Wieczorne zwiedzanie Montmartre. Został pomyślany w stylu romantycznym, z przeglądem kwater, artystów, ich obrazów i innych rozkoszy, ale deszcz wszystko zepsuł. Ci, którzy zabrali bilety do kabaretu, nie przegrali. Reszta drżąc z zimna pogalopowała nad pagorbami i zwiedziła kościół Sekrikor. Ale tutaj, jak mówią, po prostu pech.

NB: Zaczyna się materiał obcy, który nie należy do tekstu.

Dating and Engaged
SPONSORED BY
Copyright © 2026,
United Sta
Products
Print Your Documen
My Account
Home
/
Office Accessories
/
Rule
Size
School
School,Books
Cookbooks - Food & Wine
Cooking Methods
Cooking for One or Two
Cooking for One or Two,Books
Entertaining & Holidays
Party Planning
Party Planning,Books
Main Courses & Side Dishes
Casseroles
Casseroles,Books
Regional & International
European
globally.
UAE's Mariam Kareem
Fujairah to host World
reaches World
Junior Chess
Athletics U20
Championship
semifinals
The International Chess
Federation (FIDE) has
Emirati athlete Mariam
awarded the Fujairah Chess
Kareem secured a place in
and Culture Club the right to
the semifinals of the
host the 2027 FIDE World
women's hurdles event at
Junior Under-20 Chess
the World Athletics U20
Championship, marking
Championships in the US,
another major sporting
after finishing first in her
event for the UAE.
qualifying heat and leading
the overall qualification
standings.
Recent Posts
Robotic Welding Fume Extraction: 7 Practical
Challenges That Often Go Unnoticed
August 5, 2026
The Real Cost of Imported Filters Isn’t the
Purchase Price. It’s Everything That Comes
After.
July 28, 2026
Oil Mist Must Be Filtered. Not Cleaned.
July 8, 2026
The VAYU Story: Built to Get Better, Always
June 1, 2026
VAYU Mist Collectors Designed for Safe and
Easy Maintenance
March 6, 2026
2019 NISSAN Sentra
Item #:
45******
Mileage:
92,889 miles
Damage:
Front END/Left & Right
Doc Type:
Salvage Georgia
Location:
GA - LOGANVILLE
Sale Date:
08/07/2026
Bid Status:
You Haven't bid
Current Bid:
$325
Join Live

Ale czas minął, Paryżu - żegnaj, witaj Norymberga! Rzeczywiście, bardzo niemieckie miasto. Aż trudno uwierzyć, że 92% budynków zostało zbombardowanych podczas wojny. Odbudowano domy, kościoły, pomniki. Ani jeden brzydki wieżowiec nie psuje centralnej części miasta, która znajduje się pod płytkami. Stosunkowo niedrogi i bardzo cichy. Przewodnik był dobrze zrobiony, wszystko było interesujące. Jednocześnie był jeszcze czas na przyzwoite zakupy, choć niektórzy z nich rozpoczęli je jeszcze przed rozpoczęciem trasy.
W drodze powrotnej ponownie odbyła się degustacja wina w Tokai, ale my wędrowaliśmy po mieście i sami zjedliśmy coś do zjedzenia.
Jako pozytywny punkt odnotowuję zaprogramowaną wizytę w Tesco zarówno w drodze tam, jak i z powrotem. Zaopatrzyliśmy się w lokalne przysmaki mięsne, likier Unicum - i do domu!
Filmy po drodze są selekcjonowane tematycznie i był bardzo duży wybór.
Dobrze, że w grupie nie było oczywistych hamulców i innych problematycznych turystów, którzy szarpią nerwy wszystkich wokół, a Nastya Korobko bardzo umiejętnie wygładziła niezadowolenie, profesjonalistka !!!
Ponadto chciałbym podziękować Selenie za prezent noworoczny - multiwizę, a także za cudowne wakacje. Nastaw się na pozytywy, łatwiej podejmij kłopoty i wszystko będzie świetnie !!!